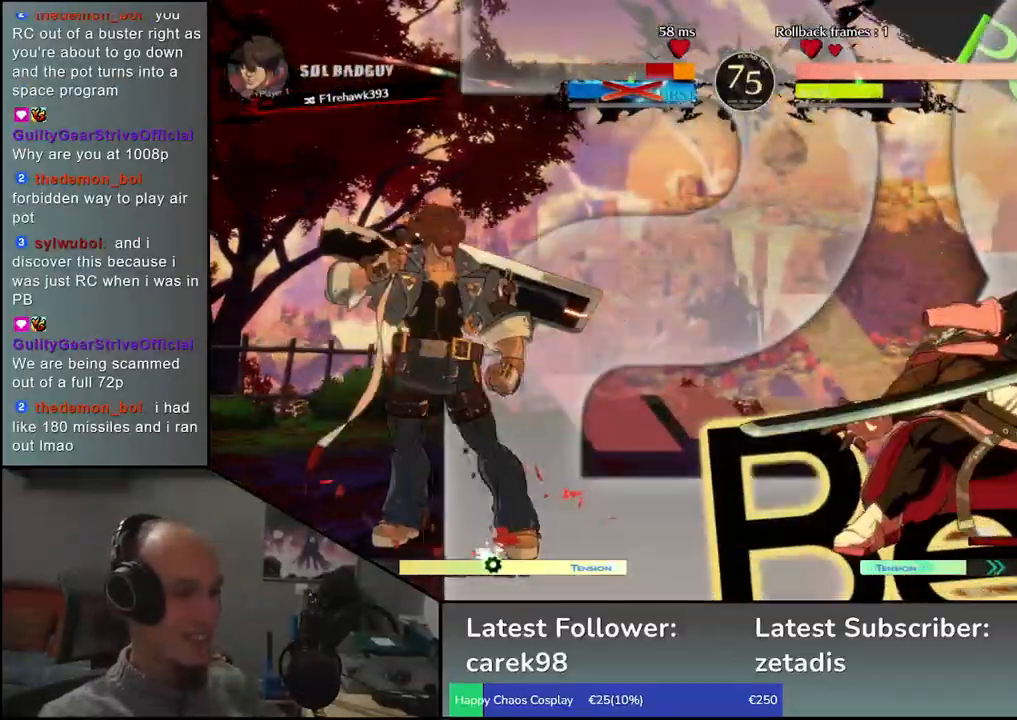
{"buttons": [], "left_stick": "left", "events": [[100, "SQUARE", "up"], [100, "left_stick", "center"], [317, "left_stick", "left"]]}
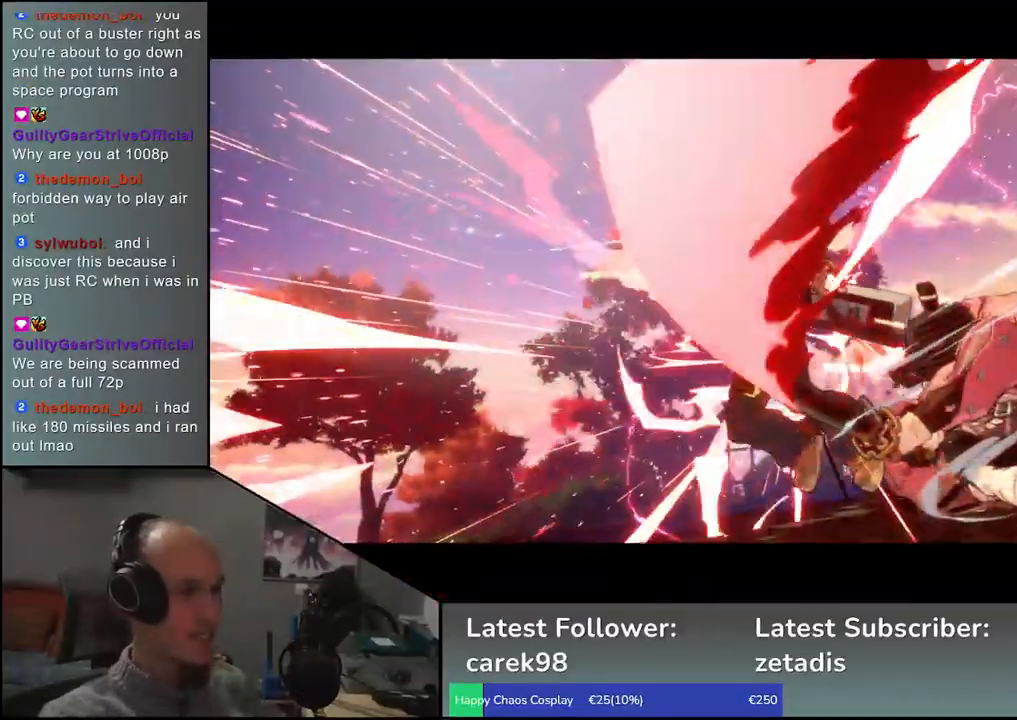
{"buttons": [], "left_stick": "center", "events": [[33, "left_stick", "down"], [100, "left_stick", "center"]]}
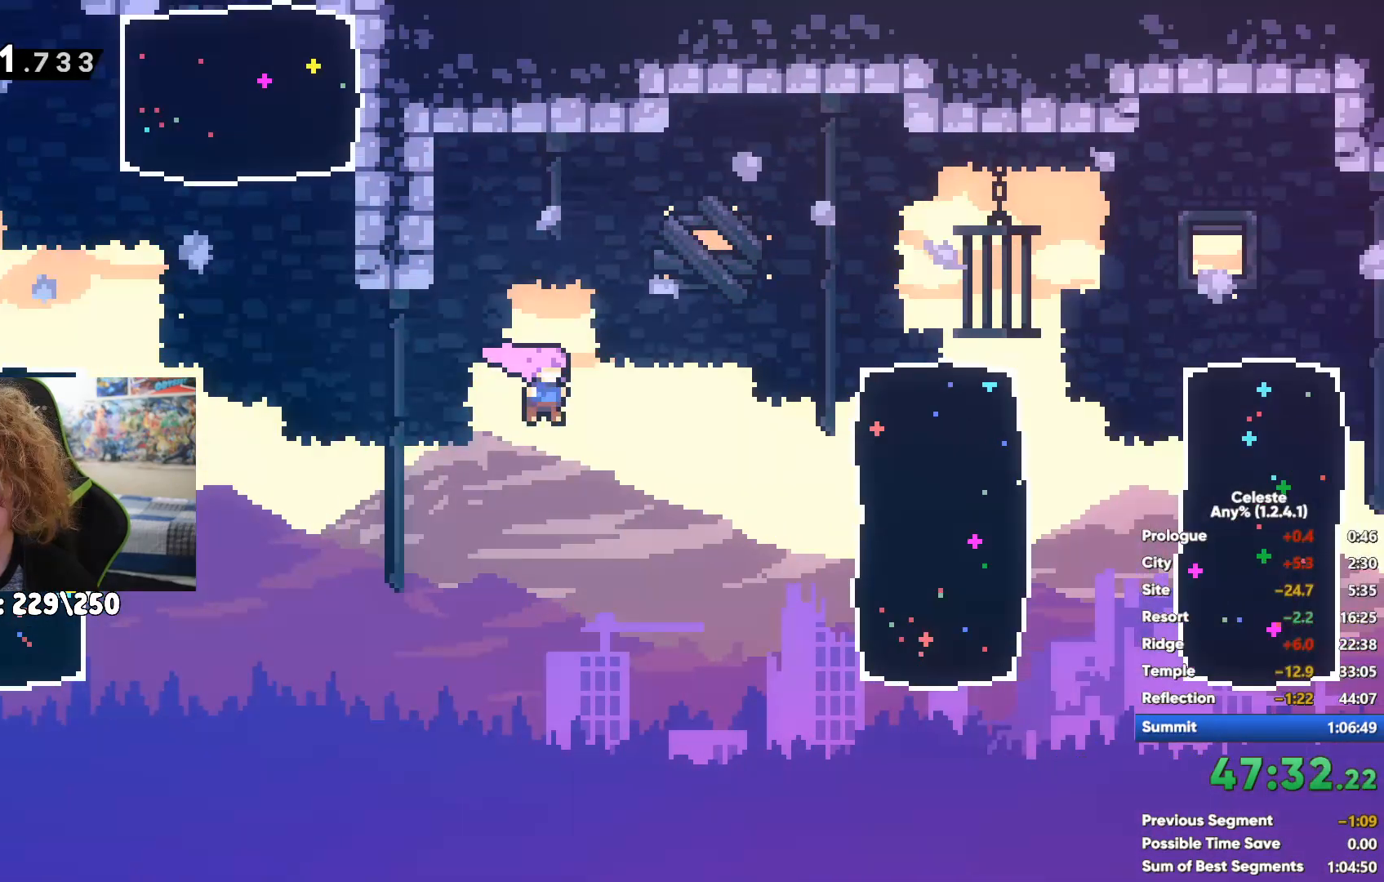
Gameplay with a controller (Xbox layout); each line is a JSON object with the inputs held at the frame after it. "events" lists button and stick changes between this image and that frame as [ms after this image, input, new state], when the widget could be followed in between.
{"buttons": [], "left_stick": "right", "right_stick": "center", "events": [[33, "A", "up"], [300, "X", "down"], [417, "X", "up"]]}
* * *
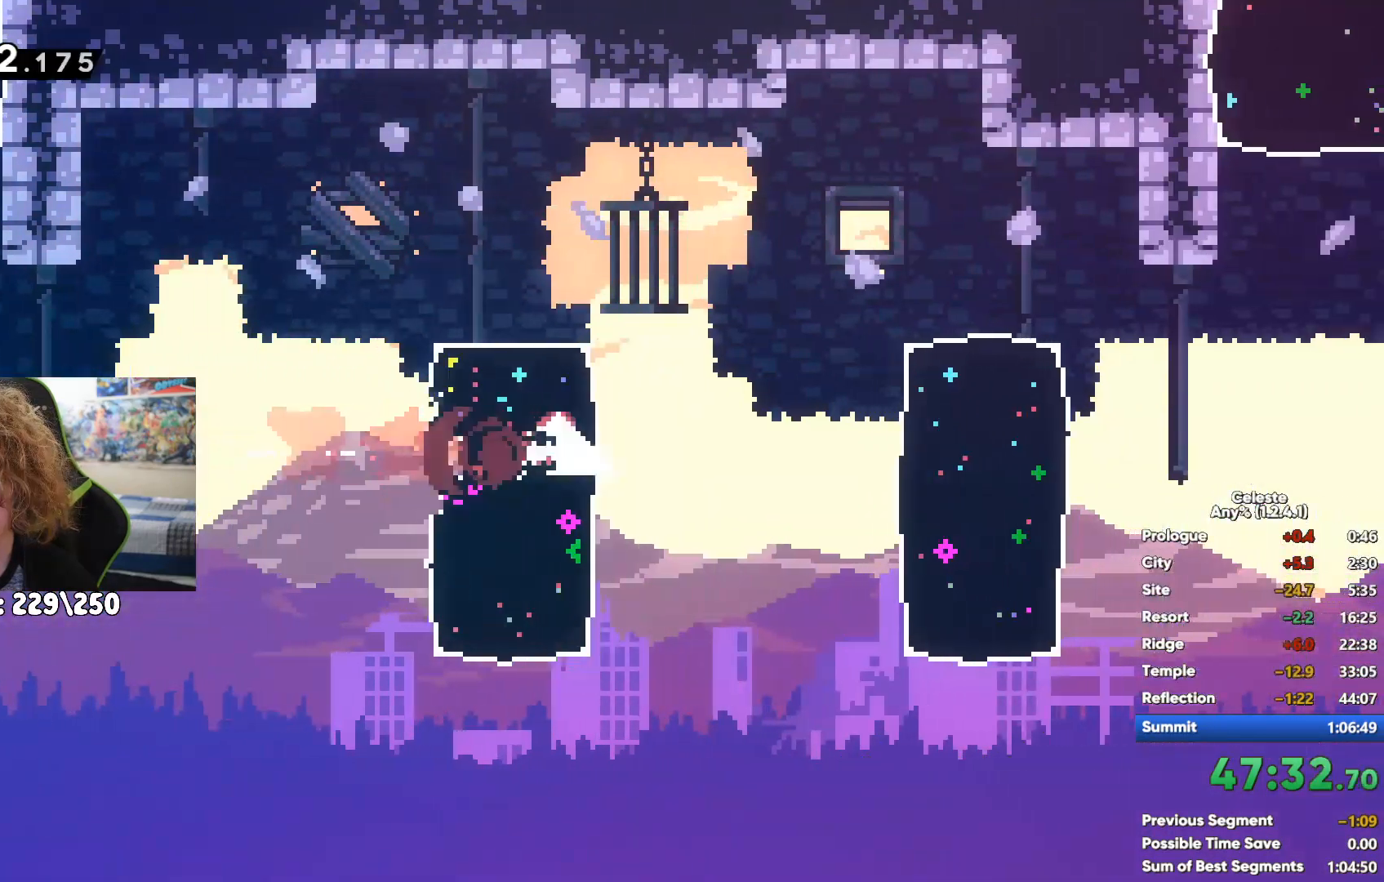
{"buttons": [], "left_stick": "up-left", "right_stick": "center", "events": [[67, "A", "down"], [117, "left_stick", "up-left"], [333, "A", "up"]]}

▶ EXERCISE BRIEF
Looking at the listing above, count every line in which the string "buttons" appears, and give only that count.

▶ SOLUTION TO THE EXERCISE
4